I have ridden horses since I was young, I worked with them for five years when I left school. Those days were carefree and great fun despite the responsibility of looking after someone else’s pride and joy.
I had several years away from horses with little or no riding but came back to them nearly 20 years ago when I was fortunate to get my own horse for the first time. I discovered I wasn’t very brave anymore; and really, my horse, Jeremy wasn’t that suitable.
He was a retired eventer and I adored him and we became happy hackers – he was bombproof on the road and we had a lot of fun out and about in the forest, and on the beach. We did a bit of showing, low level dressage and some small one day events.
Jeremy loved to jump despite the odd aches and pains and, whilst in my heart I wanted to go back to those halcyon days when I would jump a 5ft hedge, my head always got in the way – negotiating a twig on the ground was now an issue time after time. The last time I jumped Jeremy I got it wrong at the first part of a cross country treble – he had been trained to never stop and he carried on through and I fell off... thus confirming the story I was telling myself about how rubbish I was!
We had another couple of years happy hacking, and he had a short retirement before arthritis got the better of him and I was heartbroken.
I then found another totally unsuitable boy Tiggy who is so handsome (and knows it) and so cheeky with it. He’s pretty sharp yet afraid of his own shadow. Tiggy needed a leader from the start to give him confidence which I wasn’t so we regularly got in a muddle together. For the first three years we worked on flatwork and started competing at dressage – with limited success, and to be honest I spent quite a lot of time terrified of him when I was on his back, but loved him to bits when I was on the ground and in the stable with him.
There were many times I thought I would have to sell him. I went to a show jumping trainer Lorraine Buchan to do pole work to help his canter for dressage, but really in my heart of hearts I wanted to jump. I was turning up for lessons in a dressage saddle and she kept saying come jumping, she was so adamant that I should that she even loaned me a jumping saddle to get me off the ground.
We started very small and have progressed and Tiggy loves to jump, even though he’s probably not a natural. Unfortunately, Tiggy had some time off due to feet issues which have now been resolved, and in the meantime, I rode my husband Don’s old horse bought for him as a schoolmaster Czar, and whilst Czar did jump his heart wasn’t in it.

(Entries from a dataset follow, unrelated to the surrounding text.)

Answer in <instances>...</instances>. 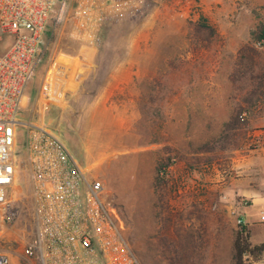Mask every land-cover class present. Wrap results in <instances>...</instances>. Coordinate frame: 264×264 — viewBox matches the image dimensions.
I'll use <instances>...</instances> for the list:
<instances>
[{
    "label": "rangeland",
    "instance_id": "1",
    "mask_svg": "<svg viewBox=\"0 0 264 264\" xmlns=\"http://www.w3.org/2000/svg\"><path fill=\"white\" fill-rule=\"evenodd\" d=\"M204 21L219 30L210 41L196 32ZM259 26L264 0H140L107 21L94 46L73 38L67 19L47 26L20 117L59 135L86 177L102 183L141 264H233L237 216L218 185L231 171L232 149L250 142L235 104L229 119L239 130L226 138L229 122L216 127L225 114L220 76L239 65L228 58ZM258 52L261 64L264 49ZM195 53L202 57L187 58ZM54 62L63 95L42 104L37 94ZM204 102L214 106L208 128ZM156 178L164 181L157 189ZM17 180L14 219L0 209V253L25 264L34 221L23 168Z\"/></svg>",
    "mask_w": 264,
    "mask_h": 264
},
{
    "label": "built area",
    "instance_id": "2",
    "mask_svg": "<svg viewBox=\"0 0 264 264\" xmlns=\"http://www.w3.org/2000/svg\"><path fill=\"white\" fill-rule=\"evenodd\" d=\"M139 1L0 0V209L7 221L14 219L15 183L23 168L34 221L20 257L25 264H141L115 209L103 199L102 183L86 177L59 135L20 117L50 23L67 19L70 35L94 46L104 24L136 9ZM62 73L56 62L48 67L37 94L42 104L60 101ZM245 117L239 115L241 121ZM260 140L255 137L252 144ZM243 225L237 217L236 226ZM0 264L12 261L0 253Z\"/></svg>",
    "mask_w": 264,
    "mask_h": 264
},
{
    "label": "crops",
    "instance_id": "3",
    "mask_svg": "<svg viewBox=\"0 0 264 264\" xmlns=\"http://www.w3.org/2000/svg\"><path fill=\"white\" fill-rule=\"evenodd\" d=\"M215 35L219 30L211 26ZM244 43H236L237 48L233 51L228 62L233 66L238 58V49ZM196 54V53H195ZM192 54L187 58L199 59L201 54ZM232 60V61H231ZM194 61V60H193ZM232 68L220 76L224 83V92L219 95L223 99L225 114L217 119V128L230 122V113L233 108L230 105H237L240 111L246 114L245 123L241 126V134L250 143H240L232 149L231 171L223 170L220 175L219 193L223 202L229 207H233L235 216L240 218L249 231V243L254 245H264V98H253L246 103L243 100L246 91L237 90L231 82ZM211 76L202 75L200 79H210ZM207 94V91L204 92ZM216 105V108H219ZM204 113L203 126L208 128L213 105L204 102L200 105ZM221 108V107H220ZM241 112V113H242ZM260 137V143L253 145L252 139ZM252 138V139H251ZM249 139V140H248ZM250 264H264V252L257 260H251Z\"/></svg>",
    "mask_w": 264,
    "mask_h": 264
},
{
    "label": "trees",
    "instance_id": "4",
    "mask_svg": "<svg viewBox=\"0 0 264 264\" xmlns=\"http://www.w3.org/2000/svg\"><path fill=\"white\" fill-rule=\"evenodd\" d=\"M197 33L204 31L206 33L205 41H210L215 37L214 29L205 23H202ZM251 42L242 45L238 49V64L233 68L231 73V82L234 88L237 90H245V96L243 100L248 103L255 97L258 98L261 94H264V62L260 64L257 58L260 53L258 50L264 49V26H259L257 30L250 33ZM259 42L260 46L256 47V43ZM240 83V84H239ZM240 115V114H239ZM240 118L237 117V124L240 123ZM243 122V121H242ZM238 129V125L233 122H229L224 127V136L230 137L231 132ZM160 168L158 172L160 173ZM164 183L162 178H156L155 187L161 186ZM249 231L246 225L237 226L235 236L232 243L233 264H250L251 260H257L260 258L262 252H264V245H254L249 243Z\"/></svg>",
    "mask_w": 264,
    "mask_h": 264
}]
</instances>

My aim when I started to jump was to compete over a 1m track. I’ve had some stops and starts with Tiggy and we went to a few competitions but I was so crippled with nerves and anxiety about competing and what other people would think that I never rode like I do at home or in training. I have all of the tools and I am more than capable, as is Tiggy, but I was constantly self-sabotaging.
Enter ‘A day to change your life with Ali Campbell’. From that moment I have worked with Ali on what started as riding issues but it became quickly apparent this was more than horse riding. It mostly centred around what I thought of myself as a person which wasn’t very much. At the heart of it all were issues about my identity, self-esteem, and the value I placed on my ability and capabilities.
I can confidently say I am in a different place now. I know that I am a work in progress but I feel better placed to enjoy and appreciate the next phase of my life without the need to criticise every single thing that I do. For the first time in my life, I have a sense of contentment and importantly authenticity. I feel very fortunate to have realised this because so many people never achieve that.
I am regularly jumping a meter in training with Tiggy and in July 2019 I bought a specialist jumping horse May who is educating me – we did our first 1m class in December.